The Panel goes on to say “Generally legislation refers to principles of the Treaty rather than the Treaty itself”.
Well, yes it does, but this is something else which is quite spurious, disgraceful doings of our politicians.
The phrase “principles of the Treaty” was first inserted in the State-Owned Enterprises Act, 1986 by the misguided Geoffrey Palmer at the behest of the Maori Council. It is an entirely recent notion which, being undefined, can be twisted by anybody who wants to do so, to “prove” almost anything.
The “principles” are not and never were part of the Treaty.
But it doesn’t end there – it gets worse.
The Panel says “Treaty principles have developed because of the difference between the English and Māori texts, and the need to apply the Treaty to circumstances as they arise.
The Waitangi Tribunal and Courts have played key roles in defining the Treaty, using principles to express the mutual responsibilities of the Crown and Māori.”

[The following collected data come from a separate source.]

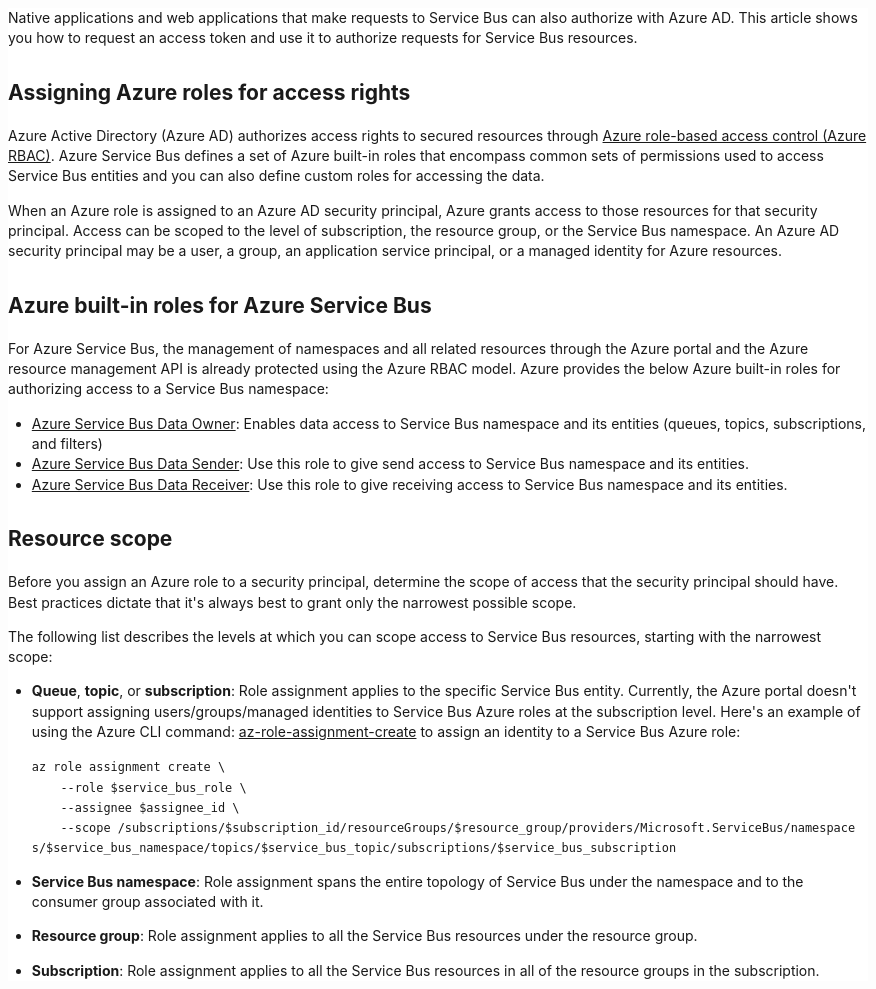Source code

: Native applications and web applications that make requests to Service Bus can also authorize with Azure AD. This article shows you how to request an access token and use it to authorize requests for Service Bus resources. 


## Assigning Azure roles for access rights
Azure Active Directory (Azure AD) authorizes access rights to secured resources through [Azure role-based access control (Azure RBAC)](../role-based-access-control/overview.md). Azure Service Bus defines a set of Azure built-in roles that encompass common sets of permissions used to access Service Bus entities and you can also define custom roles for accessing the data.

When an Azure role is assigned to an Azure AD security principal, Azure grants access to those resources for that security principal. Access can be scoped to the level of subscription, the resource group, or the Service Bus namespace. An Azure AD security principal may be a user, a group, an application service principal, or a managed identity for Azure resources.

## Azure built-in roles for Azure Service Bus
For Azure Service Bus, the management of namespaces and all related resources through the Azure portal and the Azure resource management API is already protected using the Azure RBAC model. Azure provides the below Azure built-in roles for authorizing access to a Service Bus namespace:

- [Azure Service Bus Data Owner](../role-based-access-control/built-in-roles.md#azure-service-bus-data-owner): Enables data access to Service Bus namespace and its entities (queues, topics, subscriptions, and filters)
- [Azure Service Bus Data Sender](../role-based-access-control/built-in-roles.md#azure-service-bus-data-sender): Use this role to give send access to Service Bus namespace and its entities.
- [Azure Service Bus Data Receiver](../role-based-access-control/built-in-roles.md#azure-service-bus-data-receiver): Use this role to give receiving access to Service Bus namespace and its entities. 

## Resource scope 
Before you assign an Azure role to a security principal, determine the scope of access that the security principal should have. Best practices dictate that it's always best to grant only the narrowest possible scope.

The following list describes the levels at which you can scope access to Service Bus resources, starting with the narrowest scope:

- **Queue**, **topic**, or **subscription**: Role assignment applies to the specific Service Bus entity. Currently, the Azure portal doesn't support assigning users/groups/managed identities to Service Bus Azure roles at the subscription level. Here's an example of using the Azure CLI command: [az-role-assignment-create](/cli/azure/role/assignment?#az_role_assignment_create) to assign an identity to a Service Bus Azure role: 

    ```azurecli
    az role assignment create \
        --role $service_bus_role \
        --assignee $assignee_id \
        --scope /subscriptions/$subscription_id/resourceGroups/$resource_group/providers/Microsoft.ServiceBus/namespaces/$service_bus_namespace/topics/$service_bus_topic/subscriptions/$service_bus_subscription
    ```
- **Service Bus namespace**: Role assignment spans the entire topology of Service Bus under the namespace and to the consumer group associated with it.
- **Resource group**: Role assignment applies to all the Service Bus resources under the resource group.
- **Subscription**: Role assignment applies to all the Service Bus resources in all of the resource groups in the subscription.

It is hard to know where to start in explaining how wrong this statement is.
1. There is no “English Treaty” – there is only one Treaty as there always has been – a document in the Maori language.
The English text referred to here is a bogus document, concocted by Hobson’s pompous secretary, Freeman, after the event. One of his seven variant versions was signed at Waikato Heads (with a few signing at Manukau later) to cope with a very awkward situation which arose through no fault of anybody.
Again, to find out the details, refer to Chapter 2 of TtT.
2. The Treaty was a document signed at Waitangi by which New Zealand became a British colony and Maoris British subjects.
Since then, of course, we have evolved into a free and independent nation. The Treaty was a step in this process and that was all. It did its bit in 1840.
It is nonsense to talk of it as a “living document” as Mike Cullen of the Panel and others do.
If you and I sign a bit of paper by which I transfer my car or house to you, then that is that. It has consequences of course because that property is subsequently in your ownership, not mine but, in itself, it is a done deal.
So was the Treaty of Waitangi.
3. The Treaty does not need “defining” as the panel says. I have told you this afternoon all that is in the Treaty.
If, as the Panel says, the “Waitangi Tribunal and Courts have played key roles in defining the Treaty, using principles to express the mutual responsibilities of the Crown and Māori” then they have usurped a right, our rights, in doing so.
They have done just that in introducing the false idea of “partnership” which occurs nowhere in the Treaty. It arises out of a statement by that learned but foolish judge, Robin Cooke, who exceeded his judicial brief in doing so. [I knew him personally so have some grounds for saying this.]
“Partnership” has grown like a cancer upon our body politic and is a sign of a great sickness in it. Such things should make us all very worried. They worry me.
You, John and Peter, are highly qualified and experienced lawyers, well capable of looking through evidence and distinguishing the true from the false. It is imperative that you do so, immediately, and correct the many false pronouncements of your Panel.
If you can’t do this, then your only honourable course is to resign from it. Your path is clear.